- WHAT THE TASK REQUIRES -
Lines containing "processes" should be pulled from the material below.

─── DATASET EXTRACT ───

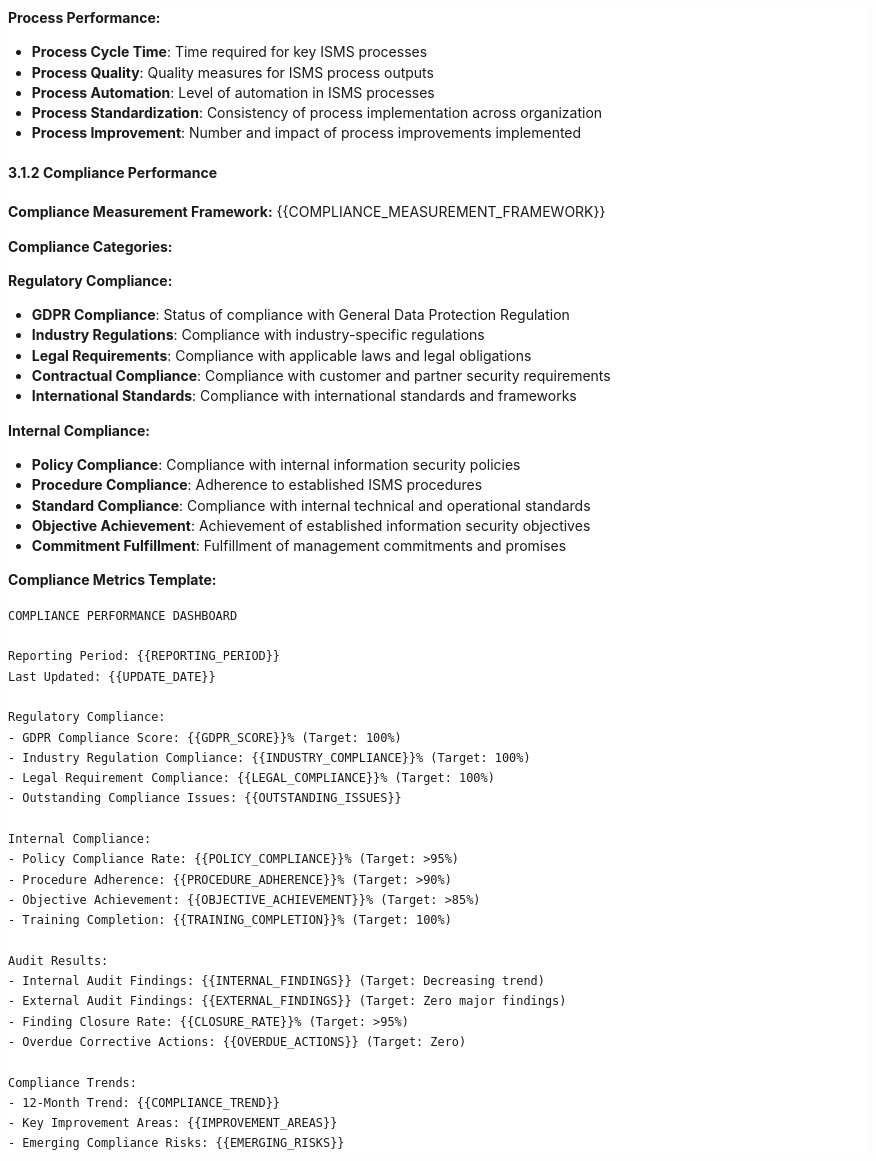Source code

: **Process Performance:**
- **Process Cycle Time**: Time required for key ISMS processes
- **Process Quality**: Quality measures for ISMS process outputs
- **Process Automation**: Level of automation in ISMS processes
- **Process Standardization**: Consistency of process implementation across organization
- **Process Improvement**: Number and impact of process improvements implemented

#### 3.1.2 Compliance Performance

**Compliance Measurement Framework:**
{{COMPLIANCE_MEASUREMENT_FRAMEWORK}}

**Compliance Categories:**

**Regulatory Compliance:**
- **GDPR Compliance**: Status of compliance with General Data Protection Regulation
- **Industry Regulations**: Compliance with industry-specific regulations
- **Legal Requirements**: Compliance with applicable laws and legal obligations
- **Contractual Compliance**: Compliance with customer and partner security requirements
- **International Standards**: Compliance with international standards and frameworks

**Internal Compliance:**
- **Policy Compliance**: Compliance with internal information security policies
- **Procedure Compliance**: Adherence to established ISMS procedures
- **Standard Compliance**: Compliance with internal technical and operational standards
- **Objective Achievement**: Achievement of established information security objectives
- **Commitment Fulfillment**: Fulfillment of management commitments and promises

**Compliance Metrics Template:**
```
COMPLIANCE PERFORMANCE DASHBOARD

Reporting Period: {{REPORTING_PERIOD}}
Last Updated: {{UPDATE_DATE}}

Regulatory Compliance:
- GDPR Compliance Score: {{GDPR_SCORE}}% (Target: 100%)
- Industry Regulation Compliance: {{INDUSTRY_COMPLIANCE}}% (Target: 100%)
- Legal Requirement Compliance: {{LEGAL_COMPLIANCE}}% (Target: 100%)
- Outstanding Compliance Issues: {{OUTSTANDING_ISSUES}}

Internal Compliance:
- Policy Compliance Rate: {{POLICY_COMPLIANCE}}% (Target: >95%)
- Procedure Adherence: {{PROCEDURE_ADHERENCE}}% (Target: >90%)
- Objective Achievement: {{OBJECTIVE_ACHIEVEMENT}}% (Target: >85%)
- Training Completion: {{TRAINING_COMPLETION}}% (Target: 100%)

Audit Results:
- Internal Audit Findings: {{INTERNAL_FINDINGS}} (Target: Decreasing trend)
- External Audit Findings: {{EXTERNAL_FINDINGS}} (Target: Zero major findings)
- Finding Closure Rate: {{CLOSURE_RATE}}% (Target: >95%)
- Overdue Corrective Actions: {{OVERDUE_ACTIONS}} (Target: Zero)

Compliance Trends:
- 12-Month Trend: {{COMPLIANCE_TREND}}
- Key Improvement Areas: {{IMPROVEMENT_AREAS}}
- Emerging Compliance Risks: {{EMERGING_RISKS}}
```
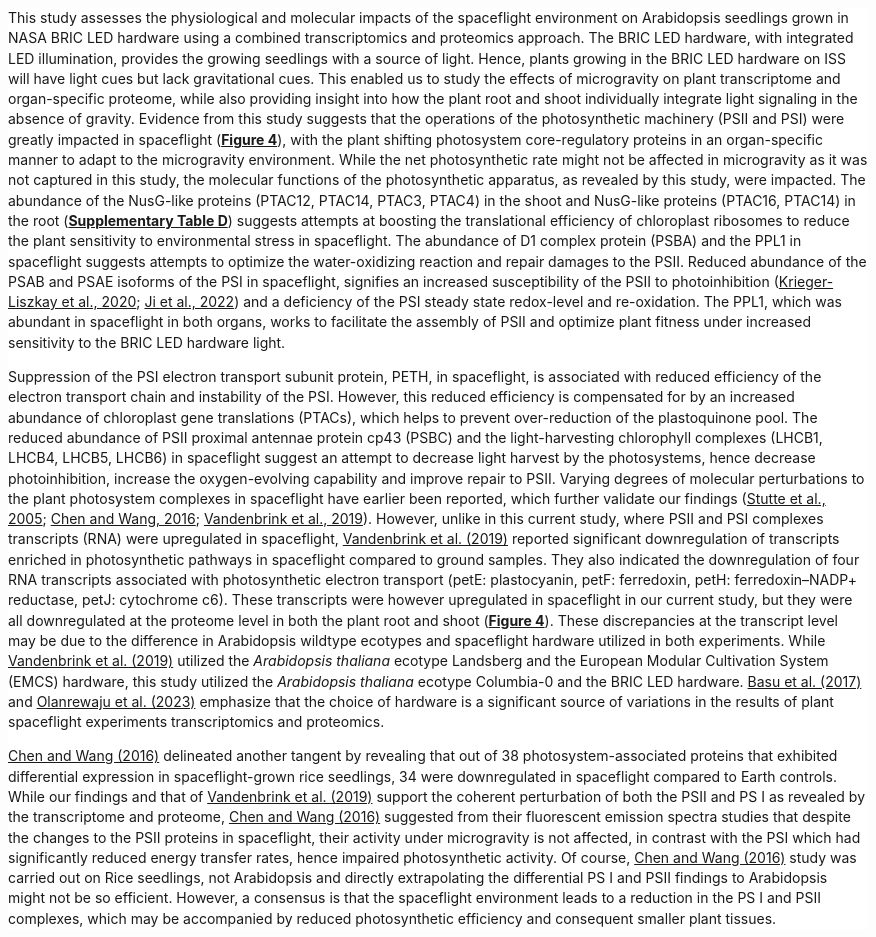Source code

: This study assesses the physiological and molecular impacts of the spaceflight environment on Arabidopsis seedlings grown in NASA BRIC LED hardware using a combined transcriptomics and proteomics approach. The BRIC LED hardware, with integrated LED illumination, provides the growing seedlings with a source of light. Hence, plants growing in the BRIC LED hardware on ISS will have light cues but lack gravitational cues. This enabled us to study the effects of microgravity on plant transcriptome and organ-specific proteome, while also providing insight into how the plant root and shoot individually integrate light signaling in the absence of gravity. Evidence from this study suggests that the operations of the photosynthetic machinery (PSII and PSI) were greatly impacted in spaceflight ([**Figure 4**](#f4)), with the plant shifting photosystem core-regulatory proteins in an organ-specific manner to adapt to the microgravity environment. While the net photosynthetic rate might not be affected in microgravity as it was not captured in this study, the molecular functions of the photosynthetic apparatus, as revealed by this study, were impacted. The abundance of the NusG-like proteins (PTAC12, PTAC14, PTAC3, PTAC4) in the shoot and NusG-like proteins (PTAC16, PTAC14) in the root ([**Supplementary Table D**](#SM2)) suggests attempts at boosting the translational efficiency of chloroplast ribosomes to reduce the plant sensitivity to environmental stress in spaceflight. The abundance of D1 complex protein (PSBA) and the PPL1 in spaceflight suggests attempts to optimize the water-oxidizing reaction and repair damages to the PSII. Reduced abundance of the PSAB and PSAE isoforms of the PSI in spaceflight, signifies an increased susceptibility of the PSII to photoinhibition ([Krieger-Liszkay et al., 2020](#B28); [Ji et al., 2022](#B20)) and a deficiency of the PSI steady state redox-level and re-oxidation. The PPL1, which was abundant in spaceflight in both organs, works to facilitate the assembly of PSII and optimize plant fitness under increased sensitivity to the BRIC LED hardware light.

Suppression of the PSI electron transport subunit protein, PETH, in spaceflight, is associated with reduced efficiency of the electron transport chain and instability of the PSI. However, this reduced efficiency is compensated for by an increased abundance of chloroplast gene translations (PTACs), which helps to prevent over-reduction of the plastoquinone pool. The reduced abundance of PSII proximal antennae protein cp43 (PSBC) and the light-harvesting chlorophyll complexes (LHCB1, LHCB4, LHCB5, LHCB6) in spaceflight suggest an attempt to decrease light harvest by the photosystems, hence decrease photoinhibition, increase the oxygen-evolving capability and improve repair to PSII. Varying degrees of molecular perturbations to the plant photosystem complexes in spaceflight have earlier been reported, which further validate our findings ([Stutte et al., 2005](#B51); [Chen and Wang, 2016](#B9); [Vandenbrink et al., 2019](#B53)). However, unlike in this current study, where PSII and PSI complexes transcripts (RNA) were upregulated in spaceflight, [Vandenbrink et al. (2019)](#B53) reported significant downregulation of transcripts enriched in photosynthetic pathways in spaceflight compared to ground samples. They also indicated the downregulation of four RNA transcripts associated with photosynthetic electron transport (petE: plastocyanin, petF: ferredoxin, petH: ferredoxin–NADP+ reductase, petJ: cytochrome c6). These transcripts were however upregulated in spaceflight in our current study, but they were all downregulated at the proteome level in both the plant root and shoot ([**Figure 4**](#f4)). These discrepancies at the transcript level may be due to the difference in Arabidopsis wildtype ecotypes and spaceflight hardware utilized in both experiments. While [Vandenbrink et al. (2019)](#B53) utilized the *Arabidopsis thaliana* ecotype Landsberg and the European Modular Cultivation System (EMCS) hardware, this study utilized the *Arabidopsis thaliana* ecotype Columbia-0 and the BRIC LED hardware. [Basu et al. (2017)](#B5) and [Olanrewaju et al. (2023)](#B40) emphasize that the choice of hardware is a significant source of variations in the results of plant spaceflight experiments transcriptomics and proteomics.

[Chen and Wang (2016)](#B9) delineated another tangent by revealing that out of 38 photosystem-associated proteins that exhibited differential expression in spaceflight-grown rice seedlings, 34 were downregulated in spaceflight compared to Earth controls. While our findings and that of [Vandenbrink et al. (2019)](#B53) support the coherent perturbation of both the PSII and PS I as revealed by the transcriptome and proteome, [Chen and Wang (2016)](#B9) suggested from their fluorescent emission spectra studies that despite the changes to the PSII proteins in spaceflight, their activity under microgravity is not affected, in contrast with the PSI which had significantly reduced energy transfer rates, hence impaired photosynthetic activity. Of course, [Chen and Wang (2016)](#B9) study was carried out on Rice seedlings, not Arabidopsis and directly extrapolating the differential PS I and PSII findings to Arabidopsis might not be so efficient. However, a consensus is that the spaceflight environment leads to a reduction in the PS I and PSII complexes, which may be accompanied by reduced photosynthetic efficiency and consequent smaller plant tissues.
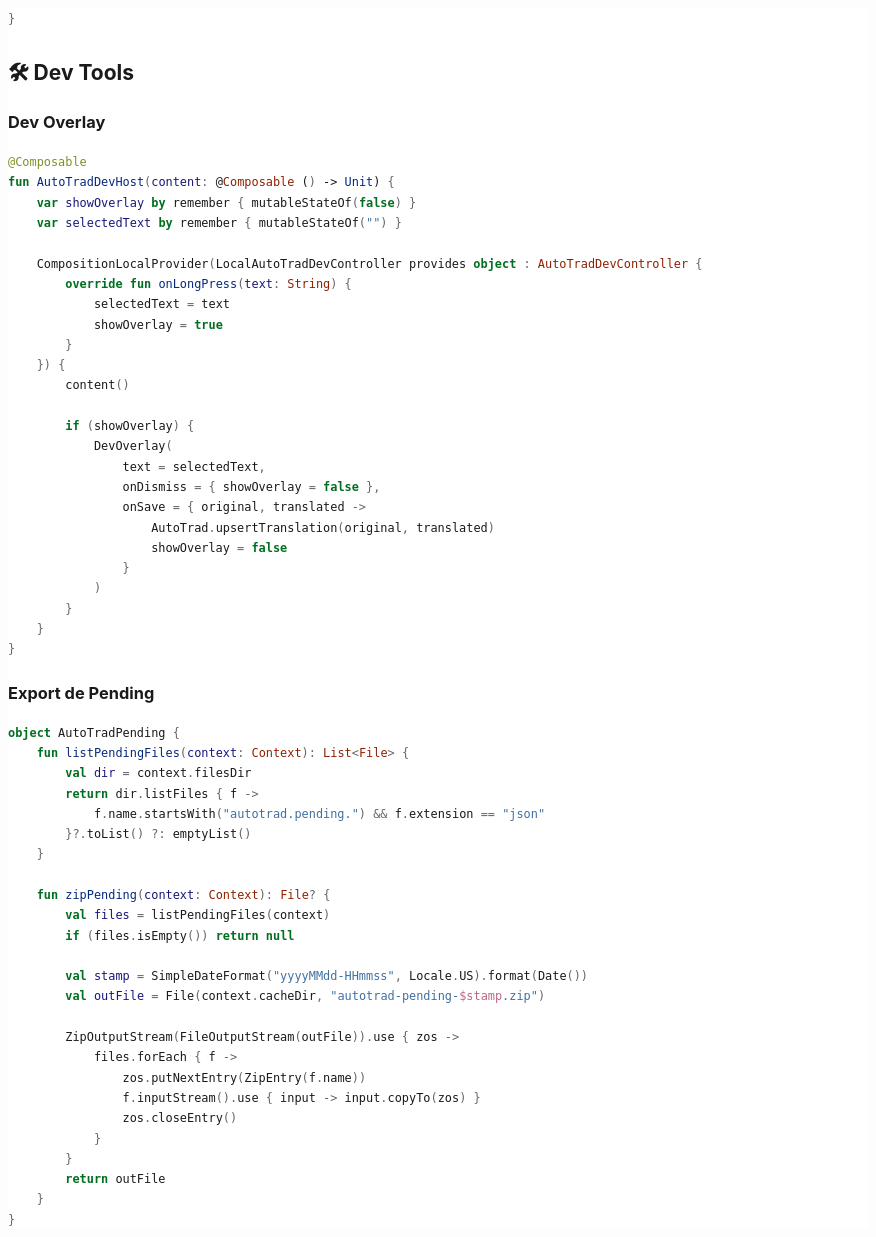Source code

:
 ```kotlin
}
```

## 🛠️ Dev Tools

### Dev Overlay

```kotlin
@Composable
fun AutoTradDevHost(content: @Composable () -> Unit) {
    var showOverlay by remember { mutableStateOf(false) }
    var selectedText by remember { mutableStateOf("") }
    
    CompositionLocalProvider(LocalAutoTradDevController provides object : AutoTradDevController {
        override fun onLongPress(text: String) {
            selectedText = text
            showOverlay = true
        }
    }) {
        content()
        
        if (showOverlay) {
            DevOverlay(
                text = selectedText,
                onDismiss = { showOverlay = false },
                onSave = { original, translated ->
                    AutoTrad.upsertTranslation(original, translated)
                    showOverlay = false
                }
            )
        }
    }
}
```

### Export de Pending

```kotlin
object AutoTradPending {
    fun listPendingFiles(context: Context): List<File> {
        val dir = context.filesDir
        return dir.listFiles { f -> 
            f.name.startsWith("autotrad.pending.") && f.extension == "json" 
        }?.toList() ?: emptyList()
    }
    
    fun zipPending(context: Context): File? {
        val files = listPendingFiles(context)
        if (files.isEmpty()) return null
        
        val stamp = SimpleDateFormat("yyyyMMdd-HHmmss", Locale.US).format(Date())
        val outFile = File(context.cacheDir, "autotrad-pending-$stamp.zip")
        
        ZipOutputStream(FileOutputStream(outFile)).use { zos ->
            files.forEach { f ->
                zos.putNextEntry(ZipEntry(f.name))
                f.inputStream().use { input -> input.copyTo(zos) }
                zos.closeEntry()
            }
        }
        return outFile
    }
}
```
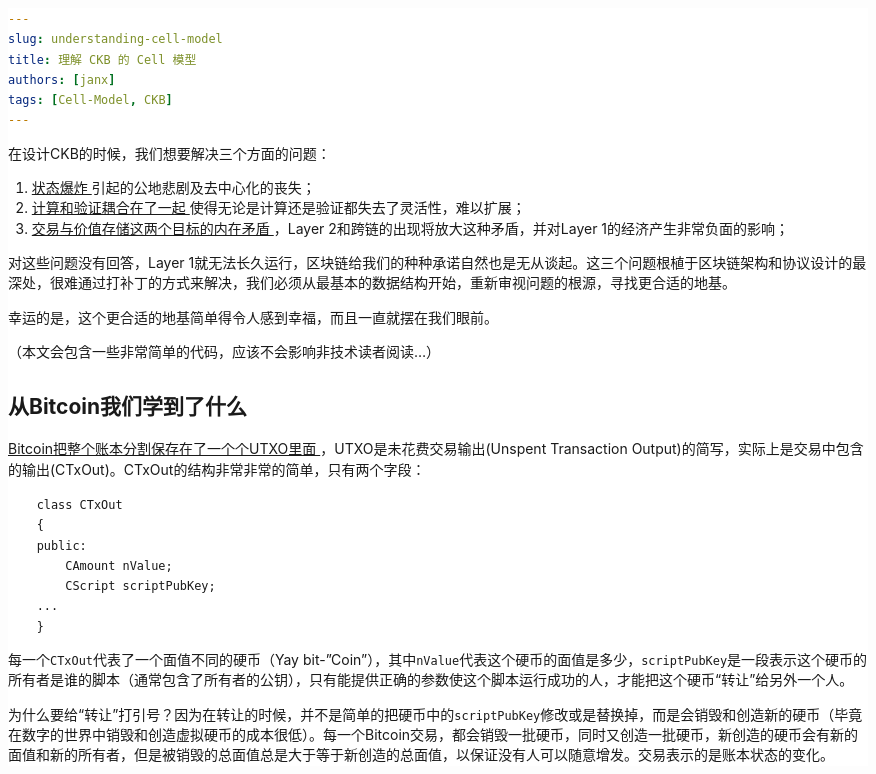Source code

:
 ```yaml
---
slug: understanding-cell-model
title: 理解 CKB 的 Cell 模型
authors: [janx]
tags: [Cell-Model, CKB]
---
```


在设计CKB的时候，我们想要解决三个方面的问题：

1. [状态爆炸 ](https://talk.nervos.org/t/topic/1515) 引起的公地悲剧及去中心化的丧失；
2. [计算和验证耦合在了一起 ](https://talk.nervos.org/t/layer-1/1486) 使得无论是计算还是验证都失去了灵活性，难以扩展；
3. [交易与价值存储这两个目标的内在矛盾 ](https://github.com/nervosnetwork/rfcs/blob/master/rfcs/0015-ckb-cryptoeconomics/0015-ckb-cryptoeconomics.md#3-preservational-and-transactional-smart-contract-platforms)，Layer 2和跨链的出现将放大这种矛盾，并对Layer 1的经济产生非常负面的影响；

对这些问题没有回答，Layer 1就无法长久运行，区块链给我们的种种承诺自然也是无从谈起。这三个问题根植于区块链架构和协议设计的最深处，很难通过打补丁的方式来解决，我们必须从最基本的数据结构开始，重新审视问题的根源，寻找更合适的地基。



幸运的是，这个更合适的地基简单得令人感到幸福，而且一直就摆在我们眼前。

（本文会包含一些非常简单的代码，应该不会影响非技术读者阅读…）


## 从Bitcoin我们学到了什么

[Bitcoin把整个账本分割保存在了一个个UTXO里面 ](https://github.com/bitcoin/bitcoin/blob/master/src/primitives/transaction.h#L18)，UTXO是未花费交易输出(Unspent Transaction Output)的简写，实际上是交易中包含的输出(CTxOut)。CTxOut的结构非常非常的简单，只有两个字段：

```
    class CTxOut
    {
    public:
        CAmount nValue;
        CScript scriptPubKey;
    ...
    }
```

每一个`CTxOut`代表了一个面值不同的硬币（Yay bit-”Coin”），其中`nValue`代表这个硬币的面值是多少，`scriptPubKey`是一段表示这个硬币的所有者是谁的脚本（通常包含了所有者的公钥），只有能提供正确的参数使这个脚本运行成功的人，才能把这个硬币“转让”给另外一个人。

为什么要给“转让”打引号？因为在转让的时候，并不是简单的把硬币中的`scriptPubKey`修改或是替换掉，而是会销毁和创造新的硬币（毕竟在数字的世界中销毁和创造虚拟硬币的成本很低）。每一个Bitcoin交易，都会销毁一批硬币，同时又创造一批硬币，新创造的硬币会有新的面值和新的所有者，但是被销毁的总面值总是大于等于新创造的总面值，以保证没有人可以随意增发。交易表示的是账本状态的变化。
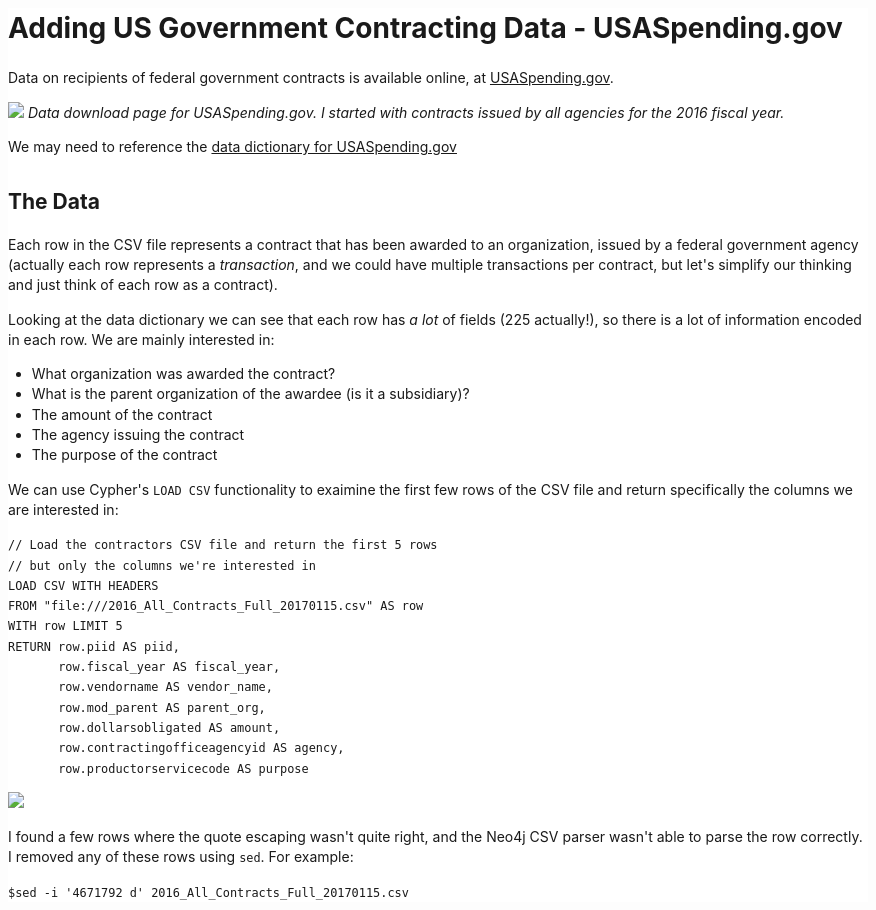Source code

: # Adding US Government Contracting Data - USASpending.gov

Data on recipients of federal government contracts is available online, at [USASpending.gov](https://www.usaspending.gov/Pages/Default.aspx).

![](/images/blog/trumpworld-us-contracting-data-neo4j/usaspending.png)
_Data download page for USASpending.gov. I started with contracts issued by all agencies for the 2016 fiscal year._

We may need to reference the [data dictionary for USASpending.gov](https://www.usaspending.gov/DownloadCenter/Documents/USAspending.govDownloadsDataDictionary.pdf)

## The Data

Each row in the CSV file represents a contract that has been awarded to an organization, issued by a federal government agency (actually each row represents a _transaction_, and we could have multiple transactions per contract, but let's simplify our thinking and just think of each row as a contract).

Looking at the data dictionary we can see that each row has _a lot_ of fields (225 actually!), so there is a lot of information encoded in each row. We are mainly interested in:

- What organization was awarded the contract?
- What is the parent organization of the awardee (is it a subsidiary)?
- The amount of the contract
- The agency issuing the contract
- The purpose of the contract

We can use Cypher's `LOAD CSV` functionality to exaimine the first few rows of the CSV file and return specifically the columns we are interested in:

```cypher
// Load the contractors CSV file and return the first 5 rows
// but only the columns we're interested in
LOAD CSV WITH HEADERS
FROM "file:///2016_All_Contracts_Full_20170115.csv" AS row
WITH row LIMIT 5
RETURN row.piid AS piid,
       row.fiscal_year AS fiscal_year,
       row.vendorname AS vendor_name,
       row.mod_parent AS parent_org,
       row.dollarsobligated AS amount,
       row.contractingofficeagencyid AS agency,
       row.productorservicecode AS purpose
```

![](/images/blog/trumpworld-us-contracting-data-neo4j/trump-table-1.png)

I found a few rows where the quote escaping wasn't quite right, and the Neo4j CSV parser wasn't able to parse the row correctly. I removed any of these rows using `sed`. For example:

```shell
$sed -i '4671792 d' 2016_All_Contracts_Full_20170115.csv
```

───

- TASK RESULT -
- **Process Cycle Time**: Time required for key ISMS processes
- **Process Automation**: Level of automation in ISMS processes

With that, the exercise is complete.